Hilary Wilce discovers what happened to American students of Japanese and German origin during the Second World War
Imagine you are an all-American high school student going about your everyday life when suddenly you're whisked away from your friends and neighbours, transported half-way across the continent and locked up in a dusty Texan internment camp.
This is what happened to thousands of students of Japanese and German origin during the Second World War. It happened to Sei Deyo, an American-born Japanese boy who, in 1941, was living happily in Santa Barbara, California, studying the American constitution at school and working for his boy scout badges. Following Japan's 1941 attack on Pearl Harbour, his father was arrested, and the family was taken off to Texas. It happened to Art Jacob, a teenager of German origin and another keen scout, who was buying war bonds at his New York school until his father was also arrested as an enemy alien.
It happened, as well, to hundreds of Japanese and German families living and working in Latin America, who were brought to the United States as part of an aggressive deportation programme orchestrated by the American government, which wanted a pool of people who could be more easily deported in exchange for Americans held overseas than could the families of enemy aliens who were already settled in the United States. All these groups were represented at the Crystal City internment camp, a collection of rough huts and a muddy pond near San Antonio which, from 1942 onwards, bloomed into a flourishing settlement through which almost 5,000 internees passed before it closed in 1946.
The camp's population was always divided and in flux. Numbers varied as new internees arrived and others opted to be repatriated. Most of the Japanese-Americans came from the west coast; they included many teachers and other well-educated professionals who were viewed with suspicion by the FBI for what it saw as their influence in the Japanese community. The German-Americans, in contrast, came mainly from the east coast, and from the artisan class - the level of society from which German agents traditionally recruited informants and infiltrators.
The camp opened Japanese, German and American schools, and Schools Behind Barbed Wire meticulously charts the short but varied histories of these three institutions, offering in the process a string of fascinating cameos highlighting how schools are culturally defined, and how they, in turn, shape and define the pupils who pass through them. The German school catered for the children of people who were often angry about being arrested, and about the way they had been treated in prisons and holding camps before being interned. A rabidly nationalist group quickly came to run the camp's German section - in 1943 they honoured Hitler's birthday with a swastika hung in a recreation hall - with the result that even though most of the children spoke English as their first language, almost all were sent to the German school to be taught in German.
This was agony for students such as Otto Strassburger, a gangly 13-year-old, made to sit alongside third-graders because of his poor language skills, while other students remember the school regime as harsh and rigid. Untrained teachers taught a traditional German syllabus, which included lots of maths and four languages, but almost no music or literature.

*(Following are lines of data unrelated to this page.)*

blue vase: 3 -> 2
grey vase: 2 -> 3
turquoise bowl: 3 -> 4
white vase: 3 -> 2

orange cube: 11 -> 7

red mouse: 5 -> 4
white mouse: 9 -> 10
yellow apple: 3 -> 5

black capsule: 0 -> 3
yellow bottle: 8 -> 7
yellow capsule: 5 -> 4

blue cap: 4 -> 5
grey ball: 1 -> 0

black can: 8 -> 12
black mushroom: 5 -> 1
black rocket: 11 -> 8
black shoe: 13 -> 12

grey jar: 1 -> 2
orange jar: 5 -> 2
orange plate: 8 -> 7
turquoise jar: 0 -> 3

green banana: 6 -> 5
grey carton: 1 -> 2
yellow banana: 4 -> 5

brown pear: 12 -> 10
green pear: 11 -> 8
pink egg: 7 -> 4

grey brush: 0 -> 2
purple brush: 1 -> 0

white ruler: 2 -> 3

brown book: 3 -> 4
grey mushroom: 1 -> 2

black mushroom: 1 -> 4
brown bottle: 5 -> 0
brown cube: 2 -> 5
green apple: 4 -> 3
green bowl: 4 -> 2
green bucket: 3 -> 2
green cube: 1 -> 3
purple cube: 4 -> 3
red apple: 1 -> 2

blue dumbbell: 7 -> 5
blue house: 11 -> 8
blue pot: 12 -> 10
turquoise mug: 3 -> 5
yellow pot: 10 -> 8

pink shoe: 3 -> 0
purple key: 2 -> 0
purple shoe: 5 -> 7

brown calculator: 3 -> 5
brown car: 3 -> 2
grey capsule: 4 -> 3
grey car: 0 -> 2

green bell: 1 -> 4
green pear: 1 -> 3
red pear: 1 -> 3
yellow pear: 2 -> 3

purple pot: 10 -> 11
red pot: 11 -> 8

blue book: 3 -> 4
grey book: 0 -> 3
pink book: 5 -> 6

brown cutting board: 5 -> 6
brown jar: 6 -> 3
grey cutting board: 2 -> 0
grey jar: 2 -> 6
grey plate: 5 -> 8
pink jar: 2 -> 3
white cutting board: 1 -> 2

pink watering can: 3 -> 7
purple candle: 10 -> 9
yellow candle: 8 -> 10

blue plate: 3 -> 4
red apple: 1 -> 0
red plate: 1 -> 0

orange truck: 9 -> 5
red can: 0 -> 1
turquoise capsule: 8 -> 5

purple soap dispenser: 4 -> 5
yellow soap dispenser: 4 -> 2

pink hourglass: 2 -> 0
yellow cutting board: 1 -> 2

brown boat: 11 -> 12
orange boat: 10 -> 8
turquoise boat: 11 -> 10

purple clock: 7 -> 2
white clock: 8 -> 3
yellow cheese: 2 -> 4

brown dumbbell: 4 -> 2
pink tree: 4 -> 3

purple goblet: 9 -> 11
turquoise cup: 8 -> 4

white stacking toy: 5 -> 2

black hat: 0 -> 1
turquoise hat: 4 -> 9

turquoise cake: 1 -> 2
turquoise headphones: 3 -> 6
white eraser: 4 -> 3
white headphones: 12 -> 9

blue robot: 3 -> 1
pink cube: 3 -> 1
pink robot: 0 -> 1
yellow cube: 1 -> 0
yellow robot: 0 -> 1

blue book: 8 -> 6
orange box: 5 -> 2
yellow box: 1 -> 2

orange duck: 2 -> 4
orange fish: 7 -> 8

A similar nationalistic group sprang up in the Japanese quarter, made up mainly of people who had been educated in Japan before moving to Peru, where they had lived in a self-contained Japanese community. They set up a school that followed a traditional Japanese curriculum, including shushin, or Japanese morals and ethics ("Be good to old people"), and martial arts. Home economics included cooking, sewing, flower-arranging and Japanese customs such as the tea ceremony.
But most Japanese-Americans elected to send their children to the US elementary and high schools, where many students remembered having a good time. The schools offered a typical Texan school curriculum, with all the usual extras such as sports events, after-school programmes, evening film shows, cheerleading contests and graduation ceremonies. The only courses that did not go smoothly were the vocational programmes of home economics and agriculture. These found few takers among Japanese families, who expected their children to be academic high-fliers.
To many students, these American schools, with their classrooms, gym and athletics field, were bliss after the makeshift arrangements of the transit camps they had been in before they came to Crystal City, and in them they enjoyed a small but vibrant version of that upbeat American school experience that the world now knows well from Hollywood teen movies.
But the camp at large remained a simmering cauldron of cultural tensions which burst into flames over the issue of the junior-senior prom of 1944. This was roundly condemned by Japanese leaders as being against Japanese custom. "A dance girl is despised as much as a prostitute," said spokesman Ryuchii Fujii, warning that teachers at the Japanese school would resign en masse if the prom was held.
In response, the camp officer in charge, J L O'Rourke, said the prom would go ahead even if no one turned up to it - and it did, with only 30 students attending. The teachers at the Japanese school duly resigned, although presumably they must have been hired again, as the Japanese school, like the others in the camp, did not finally close until 1946.
After the war, most families returned to their previous communities. Some returned to their home countries, but even then, often remained nostalgic for aspects of life in America.
Sei Deyo, the camp's only registered boy scout, struggled on alone to finish his eagle scout award. But the pro-Japanese atmosphere in the camp made him hide this quintessentially Western achievement, so not until four years after the end of the war, while serving as a scoutmaster in California, was he finally presented with the award he had battled with history to achieve.